A mechanism for aragonite to post-aragonite transition in MCO3 (M = Ca, Sr and Ba) carbonates: evidence of a hidden metastable polymorph

Abstract

To advance in the understanding of the Earth's carbon cycle, it is necessary to determine thermodynamic boundaries and kinetic barriers associated with the pressure-induced polymorphic sequence of alkaline-earth carbonates. Following a symmetry-based strategy within the martensitic approximation, we propose a two-step mechanism mediated by a hexagonal P6₃/mmc structure for the aragonite to post-aragonite transformation in the MCO₃ (M = Ca, Sr, Ba) crystal family.
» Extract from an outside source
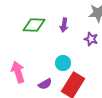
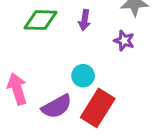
purple semicircle: (45, 84) -> (57, 106), size x1.5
The calculated transition pressures and activation energies, from ∼7 to 42 GPa and ∼0.3 to 0.6 eV, respectively, are low enough to allow this transformation to occur under mantle conditions. Our analysis reveals that the intermediate hexagonal structure is the early one proposed by Holl et al., Phys. Chem. Miner., 2000, 27, 467–473 for high pressure BaCO₃, and later considered as metastable. Phonon calculations inform that this P6₃/mmc structure is in fact unstable at zero pressure. Remarkably, our molecular dynamics calculations showed that this instability smoothly leads to a dynamically stable P6₃mc structure, which we confirm is actually the phase observed by Holl et al. This finding allows us to reconcile previous controversial data and contributes to clarifying the role of carbonates in the Earth's interior.